Britton's first piece of legislation, co-sponsored by Larry Suffredin, Cook County Board was Tobacco 21. Passing unanimously, the legislation bars the sale of tobacco products - including e-cigarettes and vaping products - to anyone under the age of 21 in unincorporated areas in and non-home rule municipalities.

Britton also came out in support of Cook County Assessor Fritz Kaegi's legislation urging data modernization for property tax assessments, asserting that the passage of SB1379 and HB2217 would mean more certainty for the county's smaller taxing bodies from having to pay large refunds if numerous assessment appeals are filed. Britton hosted a listening session in Palatine with Assessor Kaegi, where residents were able to discuss data modernization, appeals and the upcoming triennial reassessment. Both Britton and Kaegi have committed to making the property tax assessment process more fair and transparent.

In April 2019, Cook County Health opened a new, state of the art facility in Arlington Heights, long supported by Britton as a major step toward health equity and parity for Cook County residents.

In October 2019, Commissioner Britton sponsored the Voting Opportunity and Translation Equity (VOTE) Ordinance. The ordinance requires the county clerk to offer fully translated ballots Korean, Tagalog, Polish, Russian, Ukrainian, Arabic, Gujarati, and Urdu.

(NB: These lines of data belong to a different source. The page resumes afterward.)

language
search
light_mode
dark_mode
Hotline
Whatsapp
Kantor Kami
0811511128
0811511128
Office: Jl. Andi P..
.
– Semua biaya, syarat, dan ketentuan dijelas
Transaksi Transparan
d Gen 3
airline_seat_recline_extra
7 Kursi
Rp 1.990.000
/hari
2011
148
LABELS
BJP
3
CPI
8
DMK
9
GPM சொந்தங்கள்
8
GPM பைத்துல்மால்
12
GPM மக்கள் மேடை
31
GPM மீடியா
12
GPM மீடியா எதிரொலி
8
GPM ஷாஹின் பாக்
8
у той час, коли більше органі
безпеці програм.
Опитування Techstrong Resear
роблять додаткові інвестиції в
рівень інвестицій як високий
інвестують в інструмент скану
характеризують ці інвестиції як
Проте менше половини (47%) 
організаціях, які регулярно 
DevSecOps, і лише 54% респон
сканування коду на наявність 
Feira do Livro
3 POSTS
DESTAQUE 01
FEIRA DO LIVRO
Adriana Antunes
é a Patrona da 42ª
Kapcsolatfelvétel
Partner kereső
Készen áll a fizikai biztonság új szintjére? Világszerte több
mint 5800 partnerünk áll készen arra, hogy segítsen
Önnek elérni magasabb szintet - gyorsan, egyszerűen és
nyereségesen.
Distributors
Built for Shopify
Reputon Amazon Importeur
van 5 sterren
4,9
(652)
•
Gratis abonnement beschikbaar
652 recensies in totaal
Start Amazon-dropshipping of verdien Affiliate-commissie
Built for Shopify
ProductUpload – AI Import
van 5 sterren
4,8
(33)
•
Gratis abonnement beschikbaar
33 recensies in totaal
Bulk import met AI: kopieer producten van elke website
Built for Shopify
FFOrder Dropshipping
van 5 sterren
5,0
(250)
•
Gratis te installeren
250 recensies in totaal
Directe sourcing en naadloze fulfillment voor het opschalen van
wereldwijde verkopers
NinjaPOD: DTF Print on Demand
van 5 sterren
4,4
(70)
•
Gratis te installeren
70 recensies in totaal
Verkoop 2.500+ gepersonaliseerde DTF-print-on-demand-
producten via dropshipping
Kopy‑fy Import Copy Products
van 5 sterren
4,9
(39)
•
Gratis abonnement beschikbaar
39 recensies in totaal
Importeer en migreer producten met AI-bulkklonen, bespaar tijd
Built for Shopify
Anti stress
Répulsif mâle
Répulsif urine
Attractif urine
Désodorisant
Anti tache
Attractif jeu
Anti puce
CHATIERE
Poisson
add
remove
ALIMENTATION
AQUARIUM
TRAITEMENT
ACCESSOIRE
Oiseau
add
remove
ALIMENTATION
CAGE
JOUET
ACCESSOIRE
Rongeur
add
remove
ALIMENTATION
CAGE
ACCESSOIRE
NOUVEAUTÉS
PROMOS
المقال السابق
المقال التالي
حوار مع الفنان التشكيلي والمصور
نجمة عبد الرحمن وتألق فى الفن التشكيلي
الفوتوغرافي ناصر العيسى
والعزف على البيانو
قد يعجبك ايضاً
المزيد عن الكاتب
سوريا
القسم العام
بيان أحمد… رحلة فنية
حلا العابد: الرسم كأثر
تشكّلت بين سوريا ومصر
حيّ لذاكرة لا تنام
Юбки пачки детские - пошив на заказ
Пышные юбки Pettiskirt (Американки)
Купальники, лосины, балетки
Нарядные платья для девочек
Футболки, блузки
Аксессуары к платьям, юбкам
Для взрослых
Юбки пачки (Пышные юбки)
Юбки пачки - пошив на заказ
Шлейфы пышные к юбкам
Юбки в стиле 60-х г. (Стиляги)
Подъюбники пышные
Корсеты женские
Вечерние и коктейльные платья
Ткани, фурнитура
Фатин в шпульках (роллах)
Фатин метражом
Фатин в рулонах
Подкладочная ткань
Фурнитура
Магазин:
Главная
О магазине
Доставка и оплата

Commissioner Britton was a main sponsor of the Cook County Residential Tenant Landlord Ordinance. It was passed unanimously by the Cook County Board of Commissioners at the January board meeting. Commissioner Britton's legislation offers protections similar to those that exist for renters in the City of Chicago.

In November 2022, Commissioner Britton bested Benton Howser to earn a second term representing the 14th District.